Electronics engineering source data
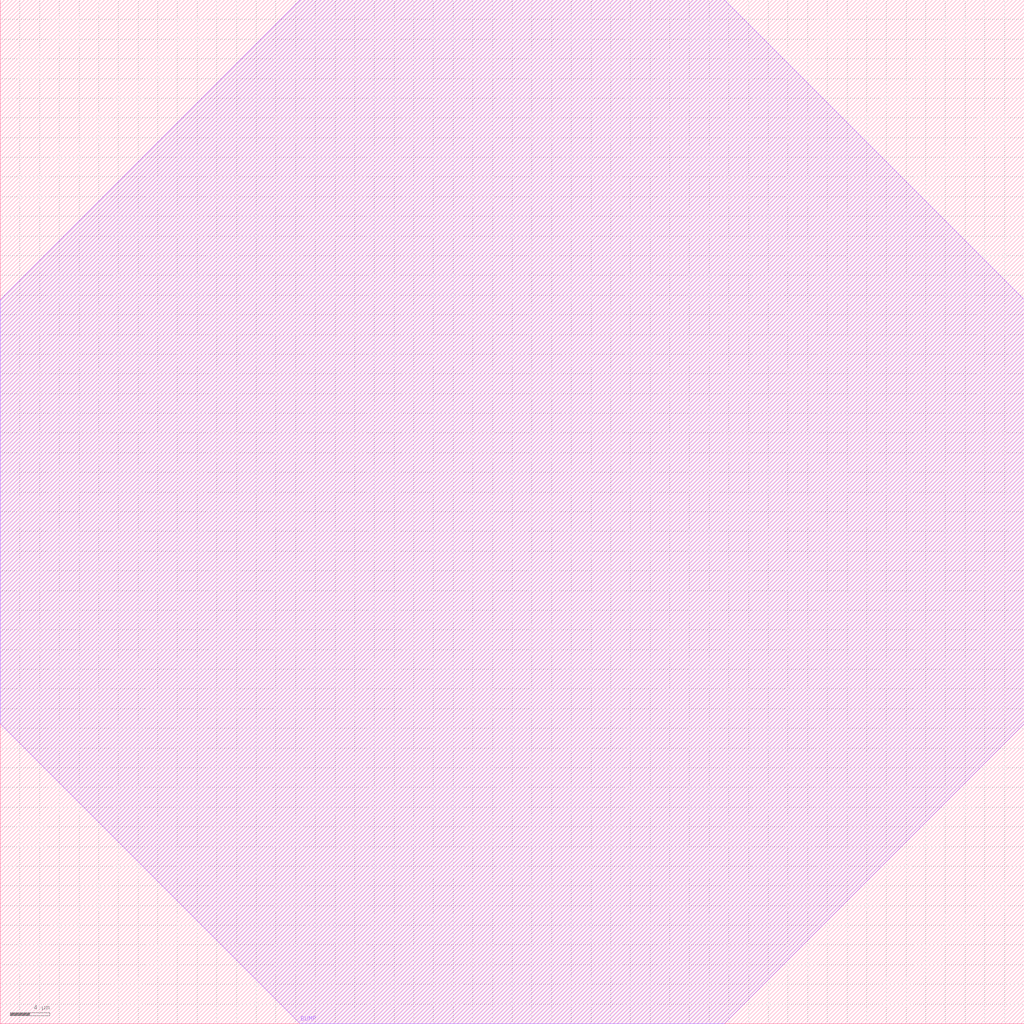
<source format=lef>
###############################################################################
#TSMC Library/IP Product
#Filename: tpb018v.lef
#Technology: 018
#Product Type: I/O PAD
#Product Name: tpb018v
#Version: 180a
###############################################################################
# 
#STATEMENT OF USE
#
#This information contains confidential and proprietary information of TSMC.
#No part of this information may be reproduced, transmitted, transcribed,
#stored in a retrieval system, or translated into any human or computer
#language, in any form or by any means, electronic, mechanical, magnetic,
#optical, chemical, manual, or otherwise, without the prior written permission
#of TSMC. This information was prepared for informational purpose and is for
#use by TSMC's customers only. TSMC reserves the right to make changes in the
#information at any time and without notice.
# 
###############################################################################

MACRO PAD100APB
    CLASS COVER BUMP ;
    FOREIGN PAD100APB 0.000 0.000  ;

    SIZE 104.000 BY 104.000 ;
    SYMMETRY X Y R90 ;
    PIN BUMP
     DIRECTION INOUT ;
     USE SIGNAL ;
      PORT
       CLASS CORE ;
       LAYER PPI ;
       POLYGON 30.445 0 0 30.445 0 73.53 30.47 104 73.53 104 104 73.53 104 30.47 73.53 0 ;
      END
     END BUMP
END PAD100APB

MACRO PAD80APB
    CLASS COVER BUMP ;
    FOREIGN PAD80APB 0.000 0.000  ;

    SIZE 84.000 BY 84.000 ;
    SYMMETRY X Y R90 ;
    PIN BUMP
     DIRECTION INOUT ;
     USE SIGNAL ;
      PORT
       CLASS CORE ;
       LAYER PPI ;
       POLYGON 24.6 0 0 24.6 0 59.39 24.61 84 59.39 84 84 59.39 84 24.61 59.39 0 ;
      END
     END BUMP
END PAD80APB

MACRO PAD85APB
    CLASS COVER BUMP ;
    FOREIGN PAD85APB 0.000 0.000  ;

    SIZE 89.000 BY 89.000 ;
    SYMMETRY X Y R90 ;
    PIN BUMP
     DIRECTION INOUT ;
     USE SIGNAL ;
      PORT
       CLASS CORE ;
       LAYER PPI ;
       POLYGON 26.06 0 0 26.06 0 62.925 26.075 89 62.925 89 89 62.925 89 26.075 62.925 0 ;
      END
     END BUMP
END PAD85APB

MACRO PAD90APB
    CLASS COVER BUMP ;
    FOREIGN PAD90APB 0.000 0.000  ;

    SIZE 94.000 BY 94.000 ;
    SYMMETRY X Y R90 ;
    PIN BUMP
     DIRECTION INOUT ;
     USE SIGNAL ;
      PORT
       CLASS CORE ;
       LAYER PPI ;
       POLYGON 27.52 0 0 27.52 0 66.46 27.54 94 66.46 94 94 66.46 94 27.54 66.46 0 ;
      END
     END BUMP
END PAD90APB

END LIBRARY

</source>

» **What is being asked**: Begin at the first line of the entries and end at the line containing "#use by TSMC's": write out each line exactly, skipping pictures.

» **Expected output**:
<source format=lef>
###############################################################################
#TSMC Library/IP Product
#Filename: tpb018v.lef
#Technology: 018
#Product Type: I/O PAD
#Product Name: tpb018v
#Version: 180a
###############################################################################
# 
#STATEMENT OF USE
#
#This information contains confidential and proprietary information of TSMC.
#No part of this information may be reproduced, transmitted, transcribed,
#stored in a retrieval system, or translated into any human or computer
#language, in any form or by any means, electronic, mechanical, magnetic,
#optical, chemical, manual, or otherwise, without the prior written permission
#of TSMC. This information was prepared for informational purpose and is for
#use by TSMC's customers only. TSMC reserves the right to make changes in the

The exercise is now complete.